Not for children under three years old. Start with 2.5 mg daily in children 3 to 5 years old, and increase by 2.5 mg weekly until optimal response is achieved.

Start with 5 mg once either twice daily for children six years and older, and increase by 5 mg weekly until optimal response is achieved. Rarely will it be necessary to exceed 40 mg per day—first dose upon awakening; subsequent amounts every 4 to 6 hours.

The effects of IR usually take an hour to feel, but this varies depending on the individual. If you don’t feel any effects, your body may be blocking the medication’s action, such as a high vitamin C intake. Take the medicine an hour before eating or taking vitamin C. A higher dosage may be required in some cases; contact your doctor if this is the case.

Side Effects of Taking Adderall

In the US Food and Drug Administration’s Adverse Event Reporting System (FAERS), there have been 6145 reports of side effects from 1994 to March 31, 2020, when the brand names Adderall and Adderall XR were on the market. Three thousand two hundred fifty-one of them were severe, and 202 people died in them, so that’s how many there were.

There were a lot of FAERS reports from 2018 and 2019 in this set. Because FAERS data is voluntary, the FDA can’t figure out how often these side effects happen or if Adderall caused them.
It’s not clear whether side effects worsen the more Adderall people take. Still, Canadian researchers say that the drug has a low rate of side effects similar to other stimulants, according to an article in Paediatrics & Child Health.

Some of the side effects:

  • Fatigue
  • feeling abnormal
  • Insomnia
  • Depression
  • Headache
  • Weight loss
  • Nausea
  • Decreased appetite
  • Aggression

There isn’t enough evidence from clinical trials to say if side effects are different for men and women. Some of these side effects may go away as the body gets used to taking medicine. This is different for everyone, though. When you stop taking Adderall, most of these side effects stop, too.

Some of the Symptoms after taking Adderall

Anger: People are more susceptible to agitation and irritation than previously.

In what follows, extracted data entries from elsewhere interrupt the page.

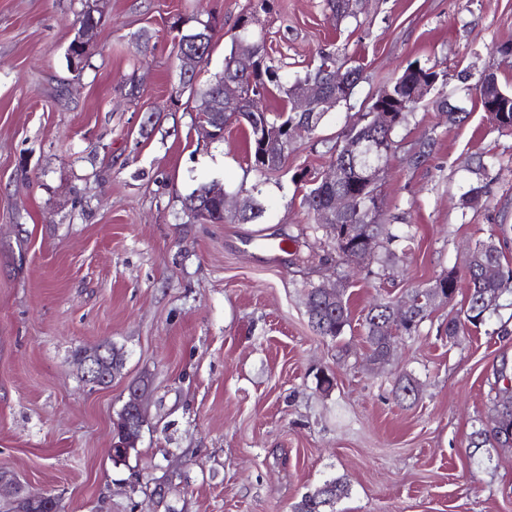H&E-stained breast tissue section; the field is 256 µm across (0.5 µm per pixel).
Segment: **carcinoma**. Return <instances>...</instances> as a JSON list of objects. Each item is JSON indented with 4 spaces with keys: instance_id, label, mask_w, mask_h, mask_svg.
I'll use <instances>...</instances> for the list:
<instances>
[{
    "instance_id": "carcinoma-1",
    "label": "carcinoma",
    "mask_w": 512,
    "mask_h": 512,
    "mask_svg": "<svg viewBox=\"0 0 512 512\" xmlns=\"http://www.w3.org/2000/svg\"><path fill=\"white\" fill-rule=\"evenodd\" d=\"M253 19L241 18L236 24L238 32L232 37L229 53L224 56V69L220 77L214 79L203 89H195L197 73L188 77H180L179 86L175 87L170 96V103H175L182 95L181 88L186 86L197 98L196 112L206 114L218 112L219 100L222 98L220 82H231L239 88V97L232 112L224 123L236 122L246 128L248 152L247 161L250 169L260 179L267 178L279 170L286 157L282 148L272 143L264 145L258 138V126L268 127L274 131L288 127L292 121L299 119L298 113L292 111V101L297 92L309 81L319 80L327 86L330 93L341 99L352 94L360 79L361 68L336 66V54L325 48L317 52V64L308 69L305 75L294 80L288 79V72L276 63L269 55L263 37L257 35L252 27ZM95 28V19L91 12L86 11L80 18V28L70 42L66 58L69 66L83 69L88 58L85 45L89 43V32ZM247 39L252 47L253 61L247 72L239 69L236 64L238 44ZM214 39V26L207 21L199 27L180 34L176 48L179 54H198V50L208 55ZM281 94L283 106L276 112L270 111L265 99L273 91ZM299 181L308 185L302 203L309 214L315 216L318 210L329 205L338 193H346L357 199V209L344 217L338 224H319L317 229L330 244L342 233L343 226L356 224L359 226V242L355 249L368 253V258L386 262L394 255L391 246L395 242L409 241L412 235L407 224H393L384 216L383 203L378 187L361 186L348 171L335 184H326L317 178L307 179L299 175ZM213 183H202L184 198L183 206L194 218H202L212 223L222 224L228 219L224 214L222 200L211 195ZM431 287L441 290L447 299L455 296L458 288L457 277L449 271L438 276ZM512 293V269H506L501 260V252L494 240L476 244L468 263V288L464 301V309L448 320V339L452 340L466 331L478 329L488 323L494 311L488 310V303L496 297ZM307 314L319 335L337 339L350 326L348 302L333 301L325 296L321 289L313 286L307 292ZM430 306L427 303L417 305V310L403 320L397 328L401 335H411L418 331L421 323L428 317ZM392 303H378L372 306L363 320L365 339L371 350L372 361L383 364L388 360L390 326L392 319ZM491 419H498L506 427L512 429V398L494 396L491 398ZM347 492L346 484L339 479L324 482L313 492L306 494L294 506V512H334L333 506Z\"/></svg>"
}]
</instances>
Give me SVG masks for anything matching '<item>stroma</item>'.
I'll list each match as a JSON object with an SVG mask.
<instances>
[{"instance_id": "obj_1", "label": "stroma", "mask_w": 512, "mask_h": 512, "mask_svg": "<svg viewBox=\"0 0 512 512\" xmlns=\"http://www.w3.org/2000/svg\"><path fill=\"white\" fill-rule=\"evenodd\" d=\"M356 10L340 21L330 0H0V471L54 491L65 512H292L334 478L347 484L335 512H512V448L468 446L488 419L494 366L512 360V295L488 325L446 335L475 244L492 225L512 227V130L475 105L482 72L512 86L496 51L512 42V0ZM86 11L98 25L73 72L66 50ZM251 14L292 75L321 48L363 67L350 100L263 182L240 125L210 140L194 99L168 102L177 31L215 25L204 83ZM414 62L435 67L468 117L448 124L427 102L396 128L380 190L387 218L414 239L387 266L349 265L317 240L295 177L326 171L366 100ZM426 143L425 162L409 164ZM211 181L238 202L260 185L263 218L191 217L184 198ZM473 186L482 195L469 205ZM287 235L301 259L267 250ZM451 270L458 297L372 364L369 308ZM334 281L352 318L337 340L316 334L305 306L310 286ZM103 342L123 347L125 364L94 389L74 353ZM404 375L419 392L401 402ZM139 381L147 423L137 454L117 463L113 424Z\"/></svg>"}]
</instances>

They become easily enraged by seemingly insignificant things that do not bother them.

Anxiety: Individuals experience minor anxiety due to reduced brain activity after the stimulating effect of the drug has worn off.

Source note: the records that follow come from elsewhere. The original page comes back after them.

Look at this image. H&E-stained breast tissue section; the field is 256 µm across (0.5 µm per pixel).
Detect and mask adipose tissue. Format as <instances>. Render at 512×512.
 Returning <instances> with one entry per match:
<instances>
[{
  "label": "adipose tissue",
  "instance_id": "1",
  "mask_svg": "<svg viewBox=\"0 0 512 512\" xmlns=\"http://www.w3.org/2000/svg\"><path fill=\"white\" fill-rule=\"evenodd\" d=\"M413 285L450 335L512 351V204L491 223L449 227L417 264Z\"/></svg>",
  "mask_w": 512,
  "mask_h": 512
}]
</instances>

Fatigue: It is also possible to feel tired, lethargic, and drowned out due to the recovery from the excess energy built up while on Adderall dependence medication.

Depression: Those experiencing crash symptoms are more likely to experience depression because the “d-amphetamine,” which releases excess Dopamine and elicits feelings of delight and pleasure, is no longer being released into the body.

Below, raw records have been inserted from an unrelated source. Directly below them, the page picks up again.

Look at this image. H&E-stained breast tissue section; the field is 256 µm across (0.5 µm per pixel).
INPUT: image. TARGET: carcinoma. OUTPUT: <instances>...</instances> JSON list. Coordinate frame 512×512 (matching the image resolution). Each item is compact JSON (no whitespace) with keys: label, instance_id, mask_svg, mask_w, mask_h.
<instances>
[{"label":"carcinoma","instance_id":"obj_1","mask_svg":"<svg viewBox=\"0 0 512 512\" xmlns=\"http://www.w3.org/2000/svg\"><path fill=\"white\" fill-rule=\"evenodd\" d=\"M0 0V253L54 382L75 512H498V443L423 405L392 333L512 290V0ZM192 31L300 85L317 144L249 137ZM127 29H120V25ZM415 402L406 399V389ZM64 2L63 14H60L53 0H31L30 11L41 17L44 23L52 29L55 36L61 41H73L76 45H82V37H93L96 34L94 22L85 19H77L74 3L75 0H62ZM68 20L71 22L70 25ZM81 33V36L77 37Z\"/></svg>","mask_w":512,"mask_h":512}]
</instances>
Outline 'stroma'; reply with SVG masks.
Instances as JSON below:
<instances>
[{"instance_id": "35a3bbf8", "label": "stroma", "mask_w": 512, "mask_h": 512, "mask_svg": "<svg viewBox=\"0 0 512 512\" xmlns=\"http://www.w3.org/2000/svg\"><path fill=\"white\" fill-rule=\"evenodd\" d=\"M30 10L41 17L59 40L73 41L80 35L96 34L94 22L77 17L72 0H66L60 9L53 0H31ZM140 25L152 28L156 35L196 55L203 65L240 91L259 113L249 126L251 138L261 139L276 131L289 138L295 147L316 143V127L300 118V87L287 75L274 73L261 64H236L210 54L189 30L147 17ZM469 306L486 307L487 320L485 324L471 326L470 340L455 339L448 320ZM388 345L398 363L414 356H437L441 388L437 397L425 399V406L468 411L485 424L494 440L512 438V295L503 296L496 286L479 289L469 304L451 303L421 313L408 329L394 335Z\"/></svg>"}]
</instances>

Unfocused and distracted: After stopping Adderall, one becomes easily distracted and loses the ability to concentrate and maintain focus for an extended period.
Slow thinking: Symptoms include a slowed cognitive process and disorganized, chaotic, and messy thought processes.
Hopelessness: The constant feeling of despair and worthlessness is also experienced by some people; however, this symptom gradually subsides and fades away over time.

Mood swing: There are frequent mood changes and changes in mood throughout the day.

Disruption in the sleep cycle: When dealing with the crash symptoms, those experiencing trouble and turmoil in their sleep cycle may undergo episodes of insomnia as a result.

In conclusion, while Adderall is not a cure-all for anxiety, it can be an effective drug in managing the disorder. If you are struggling with anxiety, talk to your doctor about whether Adderall could help you. Additionally, continue working on addressing the root cause of your stress so that it can be less likely to return. You have to keep in mind that there is no one-size-fits-all approach to managing anxiety; what works for one person may not work for another.